Today I promised to tell you about Suzanne Geoffroy. She had a very interesting life before she joined the novices in Poitiers on the Feast of St. Teresa of Avila in 1807. She liked to tell how she had been brought up by an uncle and "as my education cost him less than fifteen francs, I have never been able to spell a word the same way twice." When the Revolution began and religious orders were suppressed, she formed her own community which assisted persecuted priests and religious during the Reign of Terror. Her great object in life was "to establish a Society following the Rule of St. Ignatius, which should be devoted to the Sacred Heart and to the salvation of souls."
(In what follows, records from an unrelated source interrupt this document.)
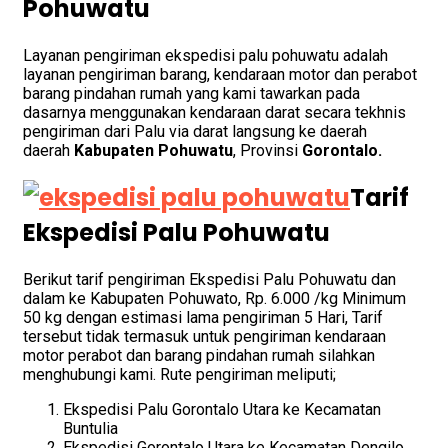
Pohuwatu
Layanan pengiriman ekspedisi palu pohuwatu adalah
layanan pengiriman barang, kendaraan motor dan perabot
barang pindahan rumah yang kami tawarkan pada
dasarnya menggunakan kendaraan darat secara tekhnis
pengiriman dari Palu via darat langsung ke daerah
daerah
Kabupaten Pohuwatu
, Provinsi
Gorontalo.
Tarif
Ekspedisi Palu Pohuwatu
Berikut tarif pengiriman Ekspedisi Palu Pohuwatu dan
dalam ke Kabupaten Pohuwato, Rp. 6.000 /kg Minimum
50 kg dengan estimasi lama pengiriman 5 Hari, Tarif
tersebut tidak termasuk untuk pengiriman kendaraan
motor perabot dan barang pindahan rumah silahkan
menghubungi kami. Rute pengiriman meliputi;
Ekspedisi Palu Gorontalo Utara ke Kecamatan
Buntulia
Ekspedisi Gorontalo Utara ke Kecamatan Dengilo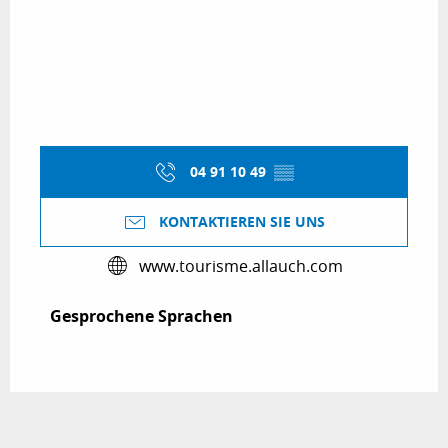
04 91 10 49
▒▒
KONTAKTIEREN SIE UNS
www.tourisme.allauch.com
Gesprochene Sprachen
Gesprochene Sprachen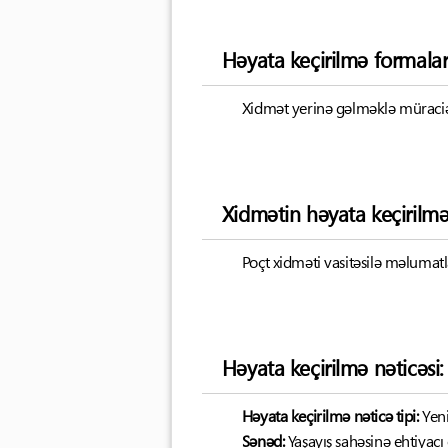
Həyata keçirilmə formalar
Xidmət yerinə gəlməklə müraciət
Xidmətin həyata keçirilm
Poçt xidməti vasitəsilə məluma
Həyata keçirilmə nəticəsi:
Həyata keçirilmə nəticə tipi:
Yen
Sənəd:
Yaşayış sahəsinə ehtiyac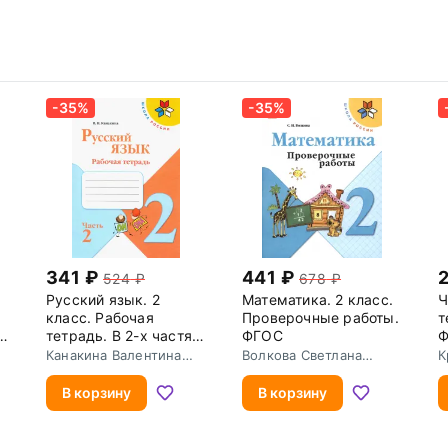
-35%
-35%
341
441
524
678
Русский язык. 2
Математика. 2 класс.
Ч
класс. Рабочая
Проверочные работы.
т
х.
тетрадь. В 2-х частях.
ФГОС
Часть 2. ФГОС
Канакина Валентина
Волкова Светлана
К
Павловна
Ивановна
Н
В корзину
В корзину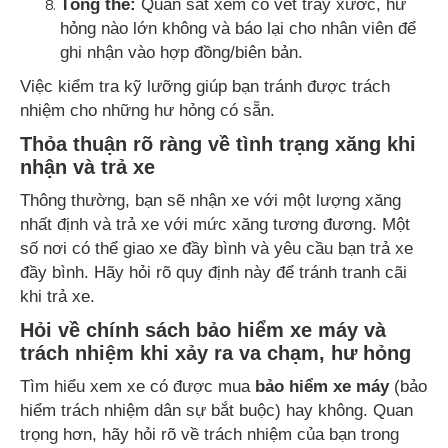
Tổng thể:
Quan sát xem có vết trầy xước, hư
hỏng nào lớn không và báo lại cho nhân viên để
ghi nhận vào hợp đồng/biên bản.
Việc kiểm tra kỹ lưỡng giúp bạn tránh được trách
nhiệm cho những hư hỏng có sẵn.
Thỏa thuận rõ ràng về tình trạng xăng khi
nhận và trả xe
Thông thường, bạn sẽ nhận xe với một lượng xăng
nhất định và trả xe với mức xăng tương đương. Một
số nơi có thể giao xe đầy bình và yêu cầu bạn trả xe
đầy bình. Hãy hỏi rõ quy định này để tránh tranh cãi
khi trả xe.
Hỏi về chính sách bảo hiểm xe máy và
trách nhiệm khi xảy ra va chạm, hư hỏng
Tìm hiểu xem xe có được mua
bảo hiểm xe máy
(bảo
hiểm trách nhiệm dân sự bắt buộc) hay không. Quan
trọng hơn, hãy hỏi rõ về trách nhiệm của bạn trong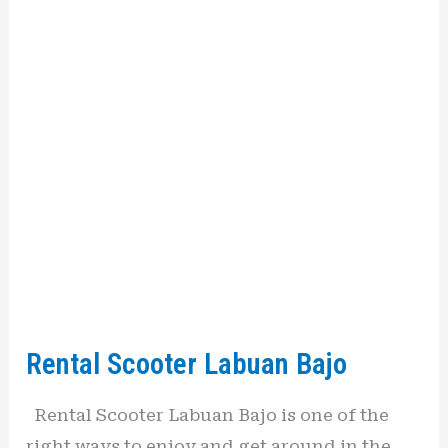
Rental
Scooter
Labuan
Bajo
Rental Scooter Labuan Bajo
Rental Scooter Labuan Bajo is one of the
right ways to enjoy and get around in the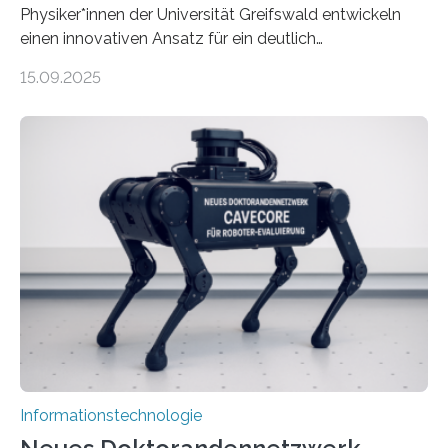
Physiker*innen der Universität Greifswald entwickeln
einen innovativen Ansatz für ein deutlich
energieeffizienteres Arbeiten von Computern. Ihr
15.09.2025
Lösungsweg ist inspiriert vom menschlichen Gehirn. Die
rasante Entwicklung der Künstlichen Intelligenz (KI)
stellt die heutige Computertechnik vor
Herausforderungen. Herkömmliche Silizium-
Prozessoren stoßen an ihre Grenzen: Sie verbrauchen
viel Energie, die Speicher- und Verarbeitungseinheiten
sind voneinander getrennt und die Datenübertragung
bremst komplexe Anwendungen aus. Da KI-Modelle
immer größer werden und riesige Datenmengen
verarbeiten müssen, steigt der Bedarf an neuen
Rechenarchitekturen. Neben Quantencomputern
rücken dabei insbesondere…
Informationstechnologie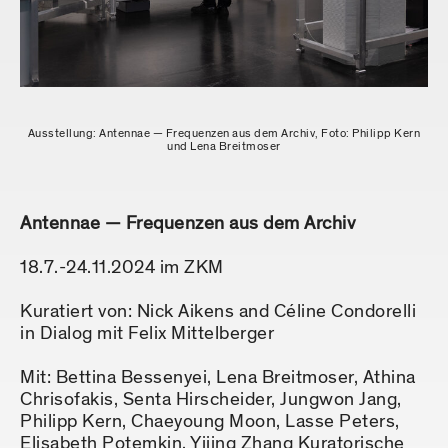
Ausstellung: Antennae — Frequenzen aus dem Archiv, Foto: Philipp Kern
und Lena Breitmoser
Antennae — Frequenzen aus dem Archiv
18.7.-24.11.2024 im ZKM
Kuratiert von: Nick Aikens and Céline Condorelli
in Dialog mit Felix Mittelberger
Mit: Bettina Bessenyei, Lena Breitmoser, Athina
Chrisofakis, Senta Hirscheider, Jungwon Jang,
Philipp Kern, Chaeyoung Moon, Lasse Peters,
Elisabeth Potemkin, Yijing Zhang Kuratorische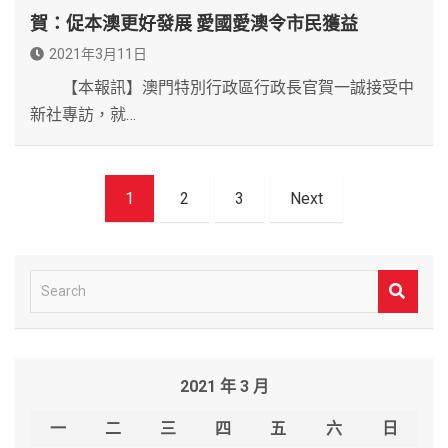
賀：促本澳更好發展 愛國愛澳令市民獲益
2021年3月11日
【本報訊】澳門特別行政區行政長官賀一誠接受中
新社專訪，就…
文
1
2
3
Next
章
導
覽
S
e
a
r
2021 年 3 月
c
h
一
二
三
四
五
六
日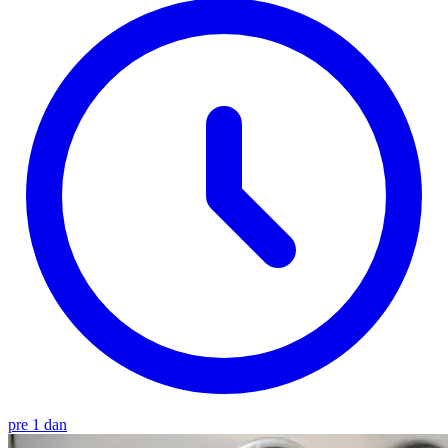
pre 1 dan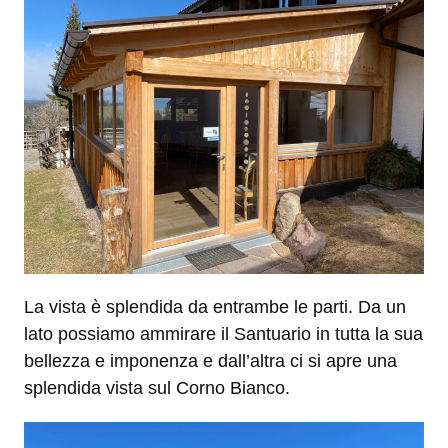
La vista è splendida da entrambe le parti. Da un
lato possiamo ammirare il Santuario in tutta la sua
bellezza e imponenza e dall’altra ci si apre una
splendida vista sul Corno Bianco.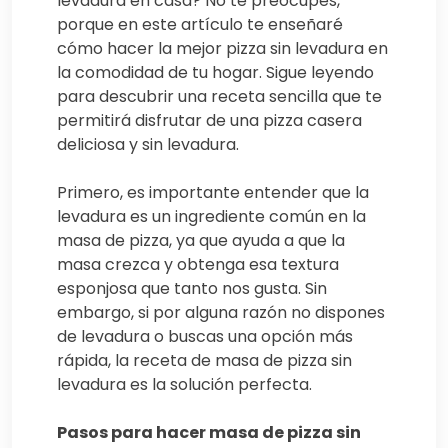
levadura en casa? No te preocupes,
porque en este artículo te enseñaré
cómo hacer la mejor pizza sin levadura en
la comodidad de tu hogar. Sigue leyendo
para descubrir una receta sencilla que te
permitirá disfrutar de una pizza casera
deliciosa y sin levadura.
Primero, es importante entender que la
levadura es un ingrediente común en la
masa de pizza, ya que ayuda a que la
masa crezca y obtenga esa textura
esponjosa que tanto nos gusta. Sin
embargo, si por alguna razón no dispones
de levadura o buscas una opción más
rápida, la receta de masa de pizza sin
levadura es la solución perfecta.
Pasos para hacer masa de pizza sin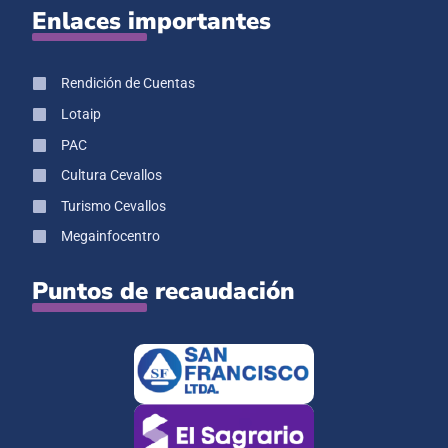
Enlaces importantes
Rendición de Cuentas
Lotaip
PAC
Cultura Cevallos
Turismo Cevallos
Megainfocentro
Puntos de recaudación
Suzanne's community became the nucleus of Father Coudrin's order of the "Religious of the Sacred Hearts and of Perpetual Adoration." Suzanne was "overtaken by calumny and advised to retire to a convent in La Vendee." Shortly after Mother Barat arrived in Poitiers in July of 1806, Suzanne begged to enter but was refused. Later, when the Vicar General of te diocese asked Mother Barat to make a foundation at Niort, she replied: "Very well, on the condition that you give me Suzanne Geoffroy. I know her. She will suit me perfectly."
When Suzanne entered the community at Poitiers, Mother Barat wrote: "Though she was forty-four years of age and had been Superior for fourteen years, she fulfilled all her duties as a novice with the most exemplary humility and obedience."

The older novice had one of the most exciting stories to tell, but when the candle-flame approached the pin she summed up: "I obeyed; I came; Mother Barat received me and here I am."

Sister Geoffroy made her vows on the Feast of the Sacred Heart, 1808. Mother Barat named her superior of the new foundation at Niort.